Ma soeur vient de traduire du roumain un livre intitulé "Bêtes sauvages [mieux rendu en français par "Fauves"], anges et martyrs". Ecrit par une intellectuelle de haute volée, polyglotte, critique d'art, critique littéraire, le livre est la description déchirante d'un parcours de vie, la confession d'une femme qui, après dix ans d'enthousiasme pour le communisme, perd ses illusions, parvient à émigrer en Suède, y acquiert la nationalité suédoise et devient député du Parti Libéral.
Les Français, et particulièrement les hommes politiques, entretiennent sur la Suède des opinions et des jugements parfaitement infondés. Il y a là-bas des manifestations de haine de l'autre, des violences politiques, des points de vue totalitaires dont nous n'avons pas l'idée. L'auteur du livre a elle-même été menacée de mort, insultée, injuriéé ; elle a vu ses campagnes en faveur de l'euro boycottées par des foules de jeunes gens (elle souligne la jeunesse de ses contradicteurs) hystériques, venus de l'extrême-droite comme de l'extrême gauche, par exemple. Elle décrit comment fonctionne l'idéologie suédoise de l'éducation. La description fait peur. Elle a choisi de finir sa vie en France. C'est un hommage rendu à notre patrie par une femme qui parle notre langue parfaitement. (Il se trouve que je la connais en effet.)

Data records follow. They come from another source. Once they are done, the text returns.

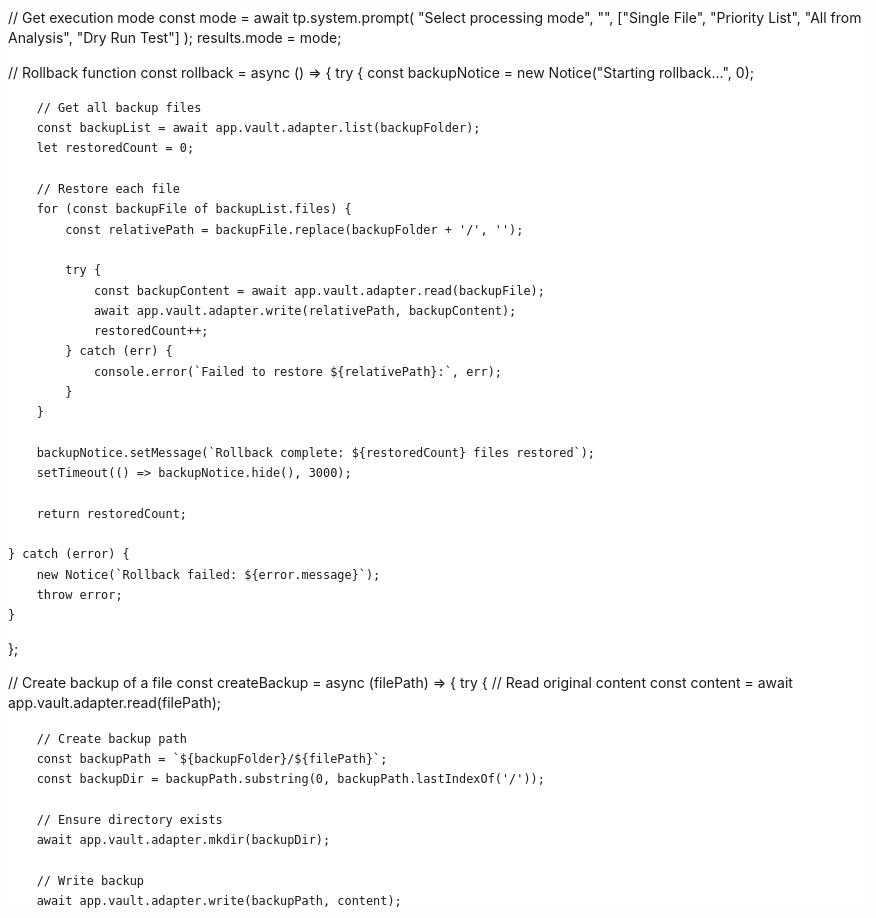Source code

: // Get execution mode
const mode = await tp.system.prompt(
    "Select processing mode",
    "",
    ["Single File", "Priority List", "All from Analysis", "Dry Run Test"]
);
results.mode = mode;

// Rollback function
const rollback = async () => {
    try {
        const backupNotice = new Notice("Starting rollback...", 0);
        
        // Get all backup files
        const backupList = await app.vault.adapter.list(backupFolder);
        let restoredCount = 0;
        
        // Restore each file
        for (const backupFile of backupList.files) {
            const relativePath = backupFile.replace(backupFolder + '/', '');
            
            try {
                const backupContent = await app.vault.adapter.read(backupFile);
                await app.vault.adapter.write(relativePath, backupContent);
                restoredCount++;
            } catch (err) {
                console.error(`Failed to restore ${relativePath}:`, err);
            }
        }
        
        backupNotice.setMessage(`Rollback complete: ${restoredCount} files restored`);
        setTimeout(() => backupNotice.hide(), 3000);
        
        return restoredCount;
        
    } catch (error) {
        new Notice(`Rollback failed: ${error.message}`);
        throw error;
    }
};

// Create backup of a file
const createBackup = async (filePath) => {
    try {
        // Read original content
        const content = await app.vault.adapter.read(filePath);
        
        // Create backup path
        const backupPath = `${backupFolder}/${filePath}`;
        const backupDir = backupPath.substring(0, backupPath.lastIndexOf('/'));
        
        // Ensure directory exists
        await app.vault.adapter.mkdir(backupDir);
        
        // Write backup
        await app.vault.adapter.write(backupPath, content);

Il est impossible de citer tous les passages importants ou décisifs du livre. C'est une critique impitoyable du totalitarisme, du communisme, de l'illusion groupale, de l'intrusion du Bouc Emissaire dans la vie sociale et politique, du fanatisme de parti, de la haine, de la violence politique. Inspiré explicitement d'Hannah ARENDT, implicitement de René GIRARD, l'ouvrage devrait avoir une énorme répercussion s'il trouve en France un éditeur suffisamment libre d'esprit, suffisamment courageux pour briser les murs de la bien-pensance politique et du politiquement correct. Son intérêt vient de la double expérience de l'auteur : celle du communisme roumain dont nous ne percevons pas encore l'horreur, celle de la "démocratie" suédoise dont nous ne voyons pas le côté oppressif et toxique.

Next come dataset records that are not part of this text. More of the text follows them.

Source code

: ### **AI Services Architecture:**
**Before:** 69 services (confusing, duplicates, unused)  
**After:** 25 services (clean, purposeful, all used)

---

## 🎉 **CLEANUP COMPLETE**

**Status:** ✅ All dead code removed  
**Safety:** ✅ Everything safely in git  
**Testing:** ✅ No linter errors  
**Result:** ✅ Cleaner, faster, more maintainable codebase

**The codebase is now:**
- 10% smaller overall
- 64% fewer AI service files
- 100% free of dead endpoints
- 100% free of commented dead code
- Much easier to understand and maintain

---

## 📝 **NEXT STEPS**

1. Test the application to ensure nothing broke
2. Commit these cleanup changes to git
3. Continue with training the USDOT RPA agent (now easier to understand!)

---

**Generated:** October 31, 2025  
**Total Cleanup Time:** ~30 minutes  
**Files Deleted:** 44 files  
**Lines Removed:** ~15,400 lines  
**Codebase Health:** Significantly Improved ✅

Il est intéressant de relever le passage qui suit, au moment où des esprits forts prennent la défense de l'indéfendable en subventionnant l'exposition Piss Christ d'AVIGNON. N'ayant lu le livre qu'hier, je puis vous affirmer que je n'ai pas cherché à soutenir mon jugement sur l'exposition par des a priori faciles ; je trouve à cet extrait une pertinence incroyable :
"Beaucoup de mes compatriotes [l'auteur a pris la nationalité suédoise] ne croient pas en Dieu ; bien entendu, ils ont le droit de ne pas y croire. Mais beaucoup se croient obligés d'humilier les symboles de la croyances et d'humilier les croyants. Peut-être est-ce là une nouvelle forme de racisme, un racisme qui s'imagine devenir le rationalisme le plus élévé, et qui en fait donne libre cours à la haine."

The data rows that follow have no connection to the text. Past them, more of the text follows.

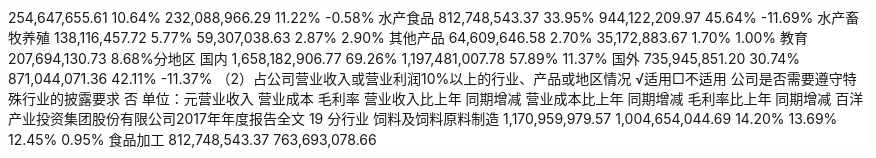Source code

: 254,647,655.61
10.64%
232,088,966.29
11.22%
-0.58%
水产食品
812,748,543.37
33.95%
944,122,209.97
45.64%
-11.69%
水产畜牧养殖
138,116,457.72
5.77%
59,307,038.63
2.87%
2.90%
其他产品
64,609,646.58
2.70%
35,172,883.67
1.70%
1.00%
教育
207,694,130.73
8.68%分地区
国内
1,658,182,906.77
69.26%
1,197,481,007.78
57.89%
11.37%
国外
735,945,851.20
30.74%
871,044,071.36
42.11%
-11.37%
（2）占公司营业收入或营业利润10%以上的行业、产品或地区情况
√适用□不适用
公司是否需要遵守特殊行业的披露要求
否
单位：元营业收入
营业成本
毛利率
营业收入比上年
同期增减
营业成本比上年
同期增减
毛利率比上年
同期增减
百洋产业投资集团股份有限公司2017年年度报告全文
19
分行业
饲料及饲料原料制造
1,170,959,979.57
1,004,654,044.69
14.20%
13.69%
12.45%
0.95%
食品加工
812,748,543.37
763,693,078.66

Voilà pourquoi j'ajoute à ma protestation contre Piss Christ une protestation tardive mais énergique contre la parution dans un journal danois des caricatures de Mahomet. C'est une mauvaise action. Je crois bien plus à l'étude des origines de l'islam, à l'exégèse, à la critique historique pour mettre dans une perspective plus objective et plus éclairés certains choix politiques et sociétaux des régimes islamiques, des islamistes, et des fanatiques, mais je maintiens ici mon profond respect pour les croyants sincères de l'islam (i minuscule) qui s'efforcent de mettre en pratique les exigences de leur religion.
Pour dire vrai, si nous n'avions pas renié le Dieu de nos Pères, nous n'en serions pas au point où nous en sommes d'intolérance, de laïcité exacerbée, de haine et de violence.